Q: I recently bought some goldfish for my grandson. Now, I’m suddenly wondering whether fish ever sleep, in case he asks. What can I tell him?
E.H., of O’Fallon
A: Think about all those times years ago when you tried to listen to your high school history (or trigonometry or whatever subject seemed most boring) teacher drone on and on in a hot, stuffy classroom late on a Friday afternoon.
You may have been staring directly at him, but your mind was on the “NCIS” episode you had recently seen or the big game coming up that night — or nothing at all. You were “zoning out,” “chillin’” or, to give it a more high-falutin’ name, meditating. When the bell rang, you may have felt a bit more refreshed, but you would have flunked any quiz on that day’s class. Even today, you may think you’re concentrating on work or a TV show but suddenly realize a sizable chunk of time has simply vanished without you realizing it.
Apparently, that’s the same way fish “sleep.” As you’re obviously aware, these critters have everything going against them when it comes to catching some z’s. They can’t stretch out on a Conforma-Pedic mattress, wrap themselves in 10,000-thead-count satin sheets or pop a Sominex. I mean, even if they have eyelids, they’re transparent, for Pete’s sake.
So if your grandson simply watches his new present for a few minutes, he may conclude they never enjoy any shuteye because they seem to be in constant motion. But that’s not true, experts stress. Fish simply go into a state that resembles human daydreaming.
“If you’ve ever owned a goldfish, you've probably noticed the times when it’s sleeping,” say the folks at Wonderopolis, a function of the National Center for Families Learning. “It might hover near the bottom of the tank in a trancelike state. If you put food in the tank during this time, you’ve probably noticed that it takes longer for the goldfish to respond, just like you might have a hard time waking up from a good night’s sleep.
“Sometimes people see fish when they’re sleeping and assume they’re awake because they’re still moving. Most fish need to keep moving even when they’re sleeping, so that they keep a constant flow of water moving past their gills to maintain a proper oxygen level in their bodies. For some larger fish, like sharks, this can take the form of swimming at a slower rate when sleeping. Smaller fish might be able to do nothing more than occasionally move their fins.”
In fact, some species sleep so soundly that they can be lifted out of the water without waking up at all, according to the National Sleep Foundation. Even more exotic, some species of parrotfish surround themselves with a secretion of mucus before they fall asleep. This cocoon serves two purposes: It hides the fish’s scent from enemies and alerts the fish should a hungry predator bump into it.
If you’re looking for specifics, the amount of sleep depends on the species, their activity regimen and the environment in general. In aquariums, fish may sleep when you turn the lights off. In the wild, some fish, such as minnows and coral reef fish, may be active during the day and sleep at night while others may do the opposite.
These regular patterns may go out the window during times of migration, spawning and parenting. So is it possible for fish to develop sleep abnormalities? The Sleep Foundation says yes. Zebra fish that lack hypocretin receptors may display classic signs of insomnia. They may have trouble drifting off or staying asleep. However, if this is due to some disturbance in their surroundings, they seem to resume a normal pattern once the nuisance is gone.

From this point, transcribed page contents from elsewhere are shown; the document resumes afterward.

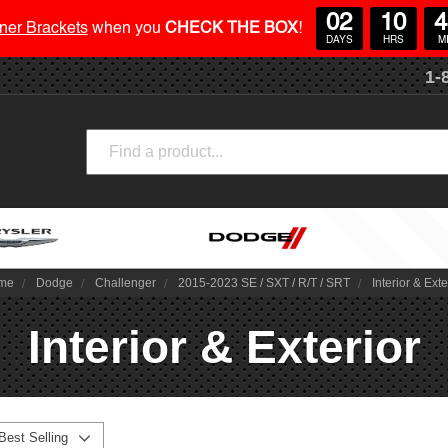
02
10
4
ner Brackets
when you
CHECK THE BOX
!
DAYS
HRS
M
1-
Search
me
Dodge
Challenger
2015-2023 SE / SXT / R/T / SRT
Interior & Exte
Interior & Exterior
Best Selling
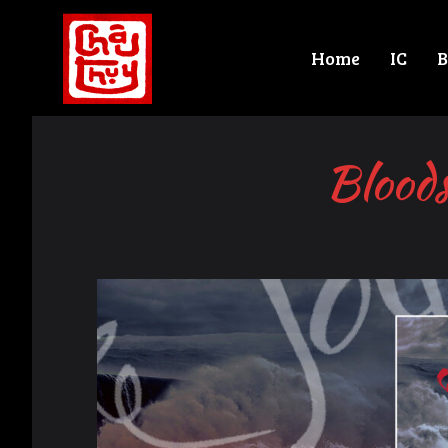
Home
IC
B
Bloods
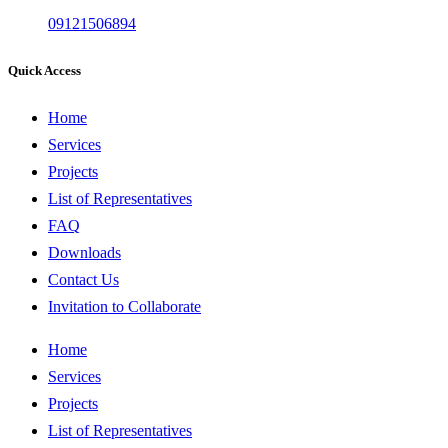
09121506894
Quick Access
Home
Services
Projects
List of Representatives
FAQ
Downloads
Contact Us
Invitation to Collaborate
Home
Services
Projects
List of Representatives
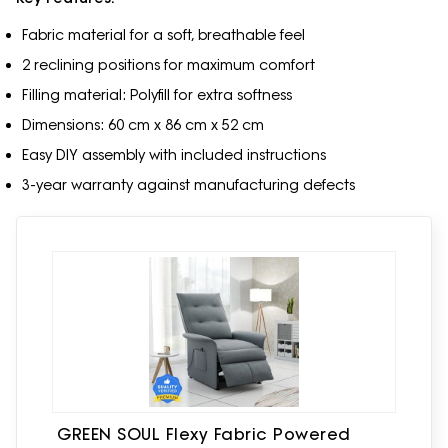
Fabric material for a soft, breathable feel
2 reclining positions for maximum comfort
Filling material: Polyfill for extra softness
Dimensions: 60 cm x 86 cm x 52 cm
Easy DIY assembly with included instructions
3-year warranty against manufacturing defects
GREEN SOUL Flexy Fabric Powered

So it’s probably best to let sleeping fish lie, too.
Q: What has become of the noon news on KSDK-TV Channel 5? I enjoyed watching it at lunch, but last Monday it was suddenly gone.
N.F., of Fairview Heights
A: Looks like you’ll have to do lunch with another station. In the continuing shootout between social media and television at high noon, Channel 5 has thrown in the towel.
At least, that’s how station execs explain why they killed the once-popular newscast last Monday. Apparently, ratings for the noon news have nosedived over the years as more and more people grab their midday meal of headlines on smartphones, iPads and desktops. While interest in social media peaks at noon, the number of TV viewers has become so abysmal that the station turned off the teleprompters.
The station says it is currently looking at new ways to draw viewers back to the time slot. But for at least the next year, the answer is: reruns of the game show “Jeopardy!”
What is the largest species of fish (in size)?
Answer to Friday’s trivia: Modern biographers say it’s not true, but legend has it that famed whiskey distiller Jasper Newton “Jack” Daniel came into his office one morning and, as usual, could not remember the combination to his safe. Out of frustration, he kicked it, which led to an infection in one of his toes that ultimately killed him on Oct. 10, 1911, at the age of about 62 (nobody knows exactly when he was born). Now, next to his grave are two metal chairs, which, also according to rumor, were designed to provide comfort for the many women he had in his life who were mourning his passing.